Entwicklungspartnerschaft
Sun, Siemens und Fujitsu kooperieren

Sun Microsystems, Siemens und Fujitsu wollen gemeinsam die nächste Generation von Computern auf der Grundlage von SPARC-Prozessoren und dem Unix-Betriebssystem Solaris entwickeln.

HB MENLO PARK. Der Chef Technology Officer (CTO) von Fujitsu Siemens in Deutschland, Joseph Reger, sagte am Dienstag, damit könnten die drei Firmen stärker gegenüber ihren beiden größten Rivalen im Bereich der Unix-Systeme auftreten - Hewlett-Packard (HP) und IBM. „Dies ist kein Joint Venture“, sagte Reger. „Dies ist ein gemeinsames Vorgehen bei der Entwicklung und dem Marketing, um die Sache von Solaris zu stärken.“ Sun und Fujitsu wollen bis Mitte 2006 ihre entsprechenden Produktlinien als „Advanced Product Line“ (APL) zusammenführen.

Sun-Chef Scott McNealy sagte, die Firmen würden ihre Forschung und Entwicklung zusammenlegen.
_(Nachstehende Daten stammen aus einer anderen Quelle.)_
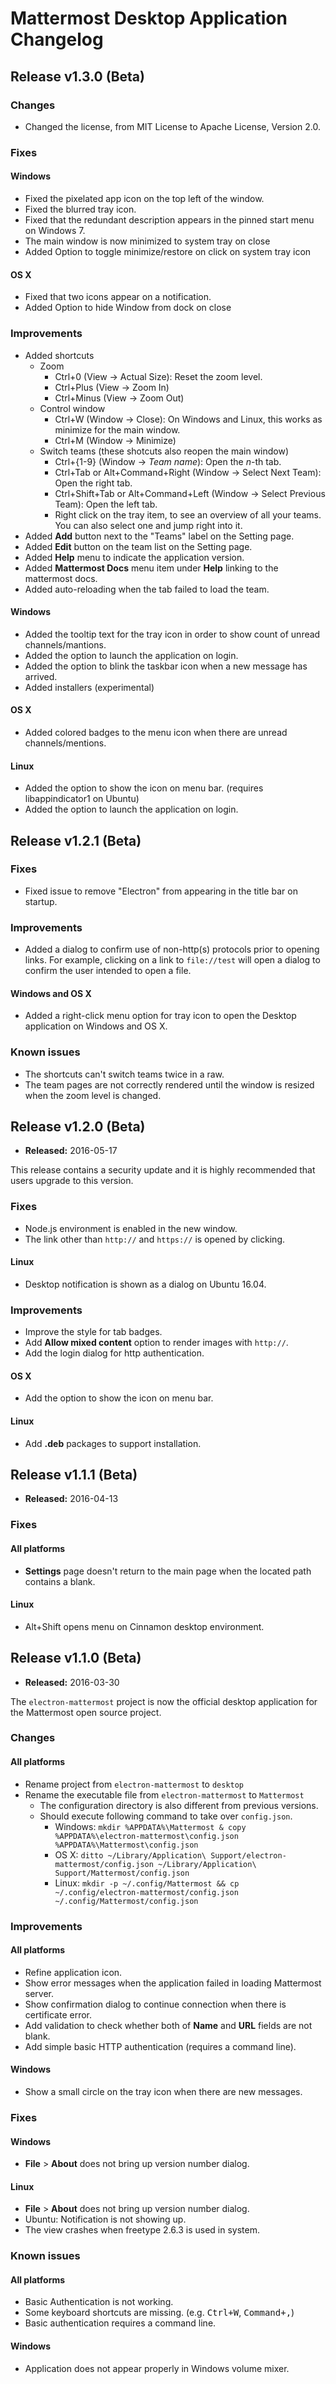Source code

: # Mattermost Desktop Application Changelog

## Release v1.3.0 (Beta)

### Changes
- Changed the license, from MIT License to Apache License, Version 2.0.

### Fixes

#### Windows
- Fixed the pixelated app icon on the top left of the window.
- Fixed the blurred tray icon.
- Fixed that the redundant description appears in the pinned start menu on Windows 7.
- The main window is now minimized to system tray on close
- Added Option to toggle minimize/restore on click on system tray icon

#### OS X
- Fixed that two icons appear on a notification.
- Added Option to hide Window from dock on close

### Improvements
- Added shortcuts
  - Zoom
    - Ctrl+0 (View -> Actual Size): Reset the zoom level.
    - Ctrl+Plus (View -> Zoom In)
    - Ctrl+Minus (View -> Zoom Out)
  - Control window
    - Ctrl+W (Window -> Close): On Windows and Linux, this works as minimize for the main window.
    - Ctrl+M (Window -> Minimize)
  - Switch teams (these shotcuts also reopen the main window)
    - Ctrl+{1-9} (Window -> *Team name*): Open the *n*-th tab.
    - Ctrl+Tab or Alt+Command+Right (Window -> Select Next Team): Open the right tab.
    - Ctrl+Shift+Tab or Alt+Command+Left (Window -> Select Previous Team): Open the left tab.
    - Right click on the tray item, to see an overview of all your teams. You can also select one and jump right into it.
- Added **Add** button next to the "Teams" label on the Setting page.
- Added **Edit** button on the team list on the Setting page.
- Added **Help** menu to indicate the application version.
- Added **Mattermost Docs** menu item under **Help** linking to the mattermost docs.
- Added auto-reloading when the tab failed to load the team.

#### Windows
- Added the tooltip text for the tray icon in order to show count of unread channels/mantions.
- Added the option to launch the application on login.
- Added the option to blink the taskbar icon when a new message has arrived.
- Added installers (experimental)

#### OS X
- Added colored badges to the menu icon when there are unread channels/mentions.

#### Linux
- Added the option to show the icon on menu bar. (requires libappindicator1 on Ubuntu)
- Added the option to launch the application on login.


## Release v1.2.1 (Beta)

### Fixes
- Fixed issue to remove "Electron" from appearing in the title bar on startup.

### Improvements
- Added a dialog to confirm use of non-http(s) protocols prior to opening links. For example, clicking on a link to `file://test` will open a dialog to confirm the user intended to open a file.

#### Windows and OS X
- Added a right-click menu option for tray icon to open the Desktop application on Windows and OS X.

### Known issues
- The shortcuts can't switch teams twice in a raw.
- The team pages are not correctly rendered until the window is resized when the zoom level is changed.


## Release v1.2.0 (Beta)

- **Released:** 2016-05-17

This release contains a security update and it is highly recommended that users upgrade to this version.

### Fixes
- Node.js environment is enabled in the new window.
- The link other than `http://` and `https://` is opened by clicking.

#### Linux
- Desktop notification is shown as a dialog on Ubuntu 16.04.

### Improvements
- Improve the style for tab badges.
- Add **Allow mixed content** option to render images with `http://`.
- Add the login dialog for http authentication.

#### OS X
- Add the option to show the icon on menu bar.

#### Linux
- Add **.deb** packages to support installation.


## Release v1.1.1 (Beta)

- **Released:** 2016-04-13

### Fixes

#### All platforms
- **Settings** page doesn't return to the main page when the located path contains a blank.

#### Linux
- Alt+Shift opens menu on Cinnamon desktop environment.


## Release v1.1.0 (Beta)

- **Released:** 2016-03-30

The `electron-mattermost` project is now the official desktop application for the Mattermost open source project.


### Changes

#### All platforms

- Rename project from `electron-mattermost` to  `desktop`
- Rename the executable file from `electron-mattermost` to `Mattermost`
  - The configuration directory is also different from previous versions.
  - Should execute following command to take over `config.json`.
    - Windows: `mkdir %APPDATA%\Mattermost & copy %APPDATA%\electron-mattermost\config.json %APPDATA%\Mattermost\config.json`
    - OS X: `ditto ~/Library/Application\ Support/electron-mattermost/config.json ~/Library/Application\ Support/Mattermost/config.json`
    - Linux: `mkdir -p ~/.config/Mattermost && cp ~/.config/electron-mattermost/config.json ~/.config/Mattermost/config.json`


### Improvements

#### All platforms
- Refine application icon.
- Show error messages when the application failed in loading Mattermost server.
- Show confirmation dialog to continue connection when there is certificate error.
- Add validation to check whether both of **Name** and **URL** fields are not blank.
- Add simple basic HTTP authentication (requires a command line).

#### Windows
- Show a small circle on the tray icon when there are new messages.


### Fixes

#### Windows
- **File** > **About** does not bring up version number dialog.

#### Linux
- **File** > **About** does not bring up version number dialog.
- Ubuntu: Notification is not showing up.
- The view crashes when freetype 2.6.3 is used in system.


### Known issues

#### All platforms
- Basic Authentication is not working.
- Some keyboard shortcuts are missing. (e.g. <kbd>Ctrl+W</kbd>, <kbd>Command+,</kbd>)
- Basic authentication requires a command line.

#### Windows
- Application does not appear properly in Windows volume mixer.
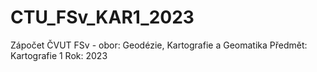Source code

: # CTU_FSv_KAR1_2023
Zápočet ČVUT FSv - obor: Geodézie, Kartografie a Geomatika Předmět: Kartografie 1 Rok: 2023
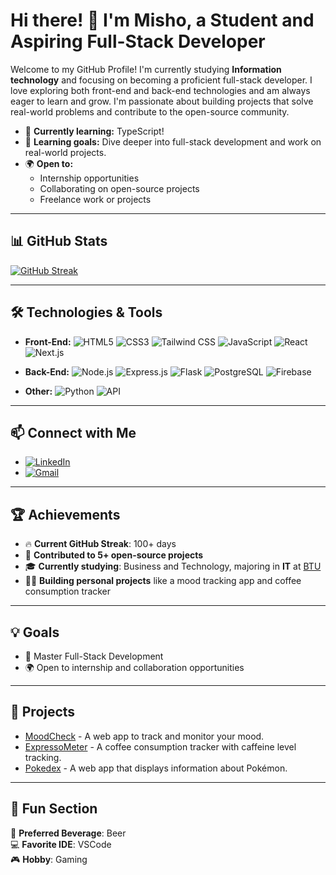 # Hi there! 👋 I'm Misho, a Student and Aspiring Full-Stack Developer
Welcome to my GitHub Profile! I'm currently studying **Information technology** and focusing on becoming a proficient full-stack developer. I love exploring both front-end and back-end technologies and am always eager to learn and grow. I'm passionate about building projects that solve real-world problems and contribute to the open-source community.

- 🌱 **Currently learning:** TypeScript!
- 🔭 **Learning goals:** Dive deeper into full-stack development and work on real-world projects.
- 🌍 **Open to:**
  - Internship opportunities
  - Collaborating on open-source projects
  - Freelance work or projects
---

## 📊 GitHub Stats
[![GitHub Streak](https://streak-stats.demolab.com/?user=Klasnimisho123)](https://git.io/streak-stats)

---
## 🛠️ Technologies & Tools
- **Front-End:** ![HTML5](https://img.shields.io/badge/-HTML5-E34F26?logo=html5&logoColor=white&style=flat-square) ![CSS3](https://img.shields.io/badge/-CSS3-1572B6?logo=css3&logoColor=white&style=flat-square) ![Tailwind CSS](https://img.shields.io/badge/-Tailwind%20CSS-38B2AC?logo=tailwind-css&logoColor=white&style=flat-square) ![JavaScript](https://img.shields.io/badge/-JavaScript-F7DF1E?logo=javascript&logoColor=black&style=flat-square) ![React](https://img.shields.io/badge/-React-61DAFB?logo=react&logoColor=white&style=flat-square) ![Next.js](https://img.shields.io/badge/-Next.js-000000?logo=nextdotjs&logoColor=white&style=flat-square)
- **Back-End:** ![Node.js](https://img.shields.io/badge/-Node.js-339933?logo=node.js&logoColor=white&style=flat-square) ![Express.js](https://img.shields.io/badge/-Express.js-000000?logo=express&logoColor=white&style=flat-square) ![Flask](https://img.shields.io/badge/-Flask-000000?logo=flask&logoColor=white&style=flat-square) ![PostgreSQL](https://img.shields.io/badge/-PostgreSQL-4169E1?logo=postgresql&logoColor=white&style=flat-square) ![Firebase](https://img.shields.io/badge/-Firebase-FFCA28?logo=firebase&logoColor=white&style=flat-square)

- **Other:** ![Python](https://img.shields.io/badge/-Python-3776AB?logo=python&logoColor=white&style=flat-square) ![API](https://img.shields.io/badge/-API-33A4D9?logo=api&logoColor=white&style=flat-square)
---


## 📫 Connect with Me
- [![LinkedIn](https://img.shields.io/badge/-LinkedIn-0077B5?logo=linkedin&logoColor=white&style=flat-square)](https://www.linkedin.com/in/misho-silagava-9829aa292/)
- [![Gmail](https://img.shields.io/badge/-Gmail-D14836?logo=gmail&logoColor=white&style=flat-square)](mailto:mikheili.silagava@gmail.com)



---

## 🏆 Achievements
- 🔥 **Current GitHub Streak**: 100+ days
- 🌟 **Contributed to 5+ open-source projects**
- 🎓 **Currently studying**: Business and Technology, majoring in **IT** at [BTU](https://btu.edu.ge/en/home-english/)
- 🧑‍💻 **Building personal projects** like a mood tracking app and coffee consumption tracker


---

## 💡 Goals
- 🔗 Master Full-Stack Development
- 🌍 Open to internship and collaboration opportunities
  
---

## 💼 Projects
- [MoodCheck](https://github.com/KlasniMisho123/moodcheck) - A web app to track and monitor your mood.
- [ExpressoMeter](https://github.com/KlasniMisho123/EspressoMeter) - A coffee consumption tracker with caffeine level tracking.
- [Pokedex](https://github.com/KlasniMisho123/pokedex) - A web app that displays information about Pokémon.


---

## 🎨 Fun Section
🍻 **Preferred Beverage**: Beer  
💻 **Favorite IDE**: VSCode  
🎮 **Hobby**: Gaming
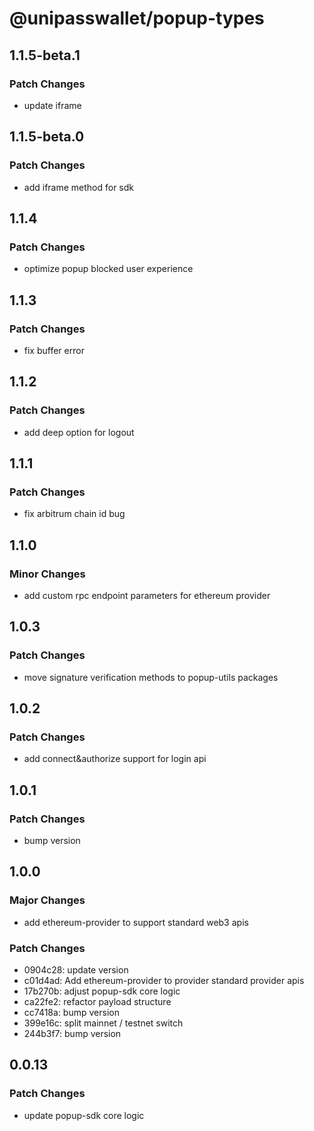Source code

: # @unipasswallet/popup-types

## 1.1.5-beta.1

### Patch Changes

- update iframe

## 1.1.5-beta.0

### Patch Changes

- add iframe method for sdk

## 1.1.4

### Patch Changes

- optimize popup blocked user experience

## 1.1.3

### Patch Changes

- fix buffer error

## 1.1.2

### Patch Changes

- add deep option for logout

## 1.1.1

### Patch Changes

- fix arbitrum chain id bug

## 1.1.0

### Minor Changes

- add custom rpc endpoint parameters for ethereum provider

## 1.0.3

### Patch Changes

- move signature verification methods to popup-utils packages

## 1.0.2

### Patch Changes

- add connect&authorize support for login api

## 1.0.1

### Patch Changes

- bump version

## 1.0.0

### Major Changes

- add ethereum-provider to support standard web3 apis

### Patch Changes

- 0904c28: update version
- c01d4ad: Add ethereum-provider to provider standard provider apis
- 17b270b: adjust popup-sdk core logic
- ca22fe2: refactor payload structure
- cc7418a: bump version
- 399e16c: split mainnet / testnet switch
- 244b3f7: bump version

## 0.0.13

### Patch Changes

- update popup-sdk core logic
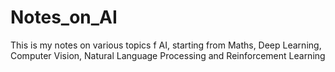# Notes_on_AI
This is my notes on various topics f AI, starting from Maths, Deep Learning, Computer Vision, Natural Language Processing and Reinforcement Learning
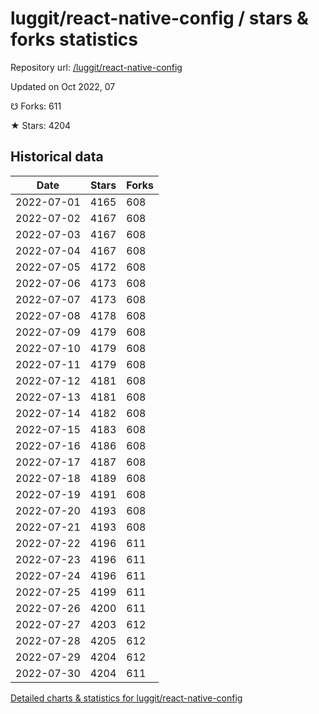 # luggit/react-native-config / stars & forks statistics

Repository url: [/luggit/react-native-config](https://github.com/luggit/react-native-config)

Updated on Oct 2022, 07

☋ Forks: 611

★ Stars: 4204

## Historical data
| Date | Stars | Forks |
|------|-------|-------|
| 2022-07-01 | 4165 | 608 | 
| 2022-07-02 | 4167 | 608 | 
| 2022-07-03 | 4167 | 608 | 
| 2022-07-04 | 4167 | 608 | 
| 2022-07-05 | 4172 | 608 | 
| 2022-07-06 | 4173 | 608 | 
| 2022-07-07 | 4173 | 608 | 
| 2022-07-08 | 4178 | 608 | 
| 2022-07-09 | 4179 | 608 | 
| 2022-07-10 | 4179 | 608 | 
| 2022-07-11 | 4179 | 608 | 
| 2022-07-12 | 4181 | 608 | 
| 2022-07-13 | 4181 | 608 | 
| 2022-07-14 | 4182 | 608 | 
| 2022-07-15 | 4183 | 608 | 
| 2022-07-16 | 4186 | 608 | 
| 2022-07-17 | 4187 | 608 | 
| 2022-07-18 | 4189 | 608 | 
| 2022-07-19 | 4191 | 608 | 
| 2022-07-20 | 4193 | 608 | 
| 2022-07-21 | 4193 | 608 | 
| 2022-07-22 | 4196 | 611 | 
| 2022-07-23 | 4196 | 611 | 
| 2022-07-24 | 4196 | 611 | 
| 2022-07-25 | 4199 | 611 | 
| 2022-07-26 | 4200 | 611 | 
| 2022-07-27 | 4203 | 612 | 
| 2022-07-28 | 4205 | 612 | 
| 2022-07-29 | 4204 | 612 | 
| 2022-07-30 | 4204 | 611 | 


[Detailed charts & statistics for luggit/react-native-config](https://reviewgithub.com/rep/luggit/react-native-config)
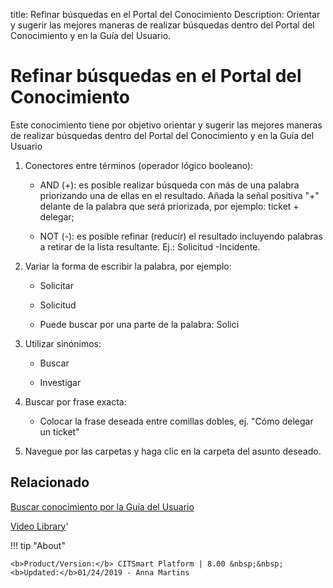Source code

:title: Refinar búsquedas en el Portal del Conocimiento
Description: Orientar y sugerir las mejores maneras de realizar búsquedas dentro del Portal del Conocimiento y en la Guía del Usuario.
# Refinar búsquedas en el Portal del Conocimiento


Este conocimiento tiene por objetivo orientar y sugerir las mejores maneras de
realizar búsquedas dentro del Portal del Conocimiento y en la Guía del Usuario

1.  Conectores entre términos (operador lógico booleano):

    -   AND (+): es posible realizar búsqueda con más de una palabra priorizando una
    de ellas en el resultado. Añada la señal positiva "+" delante de la palabra
    que será priorizada, por ejemplo: ticket + delegar;

    -   NOT (-): es posible refinar (reducir) el resultado incluyendo palabras a
    retirar de la lista resultante. Ej.: Solicitud -Incidente.

2.  Variar la forma de escribir la palabra, por ejemplo:

    -   Solicitar

    -   Solicitud

    -   Puede buscar por una parte de la palabra: Solici

3.  Utilizar sinónimos:

    -   Buscar

    -   Investigar

4.  Buscar por frase exacta:

    -   Colocar la frase deseada entre comillas dobles, ej. "Cómo delegar un ticket"

5.  Navegue por las carpetas y haga clic en la carpeta del asunto deseado.


Relacionado
-------

[Buscar conocimiento por la Guía del Usuario](/es-es/citsmart-platform-8/processes/knowledge/use/search-knowledge-by-user-guide.html)


<i class='fa fa-youtube-play  fa-2x' style='color:#97ce17;vertical-align: middle;'> </i> [Video Library](https://www.youtube.com/playlist?list=PLB5qK2uzf2ROzG1nEl9sfg_Y3Hy6spefP)'

!!! tip "About"

    <b>Product/Version:</b> CITSmart Platform | 8.00 &nbsp;&nbsp;
    <b>Updated:</b>01/24/2019 - Anna Martins
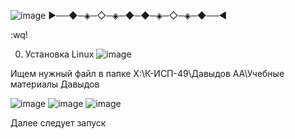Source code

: ![image](https://github.com/user-attachments/assets/8414ae49-9fb6-46d8-acd4-4c97b4de90c3)
▶──◆─◈─◇─◈─◆─◆─◈─◇─◈─◆──◀

:wq!

0. Установка Linux 
![image](https://github.com/user-attachments/assets/5af6df2f-f3a1-4c25-bff6-9421c93a47f4)

Ищем нужный файл в папке X:\К-ИСП-49\Давыдов АА\Учебные материалы Давыдов

![image](https://github.com/user-attachments/assets/793ca6b2-4ec0-49c7-adbd-9215d0485d7d)
![image](https://github.com/user-attachments/assets/0154bb5f-40b3-4f09-935c-7ffdf07032b9)
![image](https://github.com/user-attachments/assets/7190a599-9e2a-462e-8c52-2fbf52c87d76)

Далее следует запуск
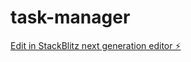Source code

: # task-manager

[Edit in StackBlitz next generation editor ⚡️](https://stackblitz.com/~/github.com/AunikIslam/task-manager)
Die Rechner selbst würden jedoch weiterhin unter den jeweiligen Firmennamen verkauft. Ein Sprecher von Fujitsu sagte in Tokio, durch die Zusammenarbeit würden die Kosten vermutlich halbiert. „Um bei Unix Klassenbester zu sein, mussten wir etwas mit Solaris und SPARC machen, denn auf dem Markt wurde deren Überlebensfähigkeit in Frage gestellt“, sagte Reger.

Fujitsu verkauft in einem Joint Venture mit Siemens Server mit SPARC-Chips sowie Großrechner und Computer mit dem Microsoft-Betriebssystem Windows. Das Gemeinschaftsunternehmen ist einer der größten Computerhersteller Europas. Fujitsu und Sun kooperieren seit Jahren. Im Markt für Server mit Betriebssystemen der Unix- Familie - zu dem Solaris, aber nicht Windows gehört - führt HP mit 31 % knapp vor Sun mit 28 %. IBM liegt an dritter Stelle mit 25 % des Markts im ersten Quartal.

In den vergangenen Jahren ist Sun durch Systeme auf der Grundlage des frei verfügbaren und mit Unix verwandten Betriebssystems Linux und Intel-Prozessoren unter Druck geraten. Während IBM und HP sich im großen Stil bei Linux engagieren, konzentriert sich Sun weiter auf Unix.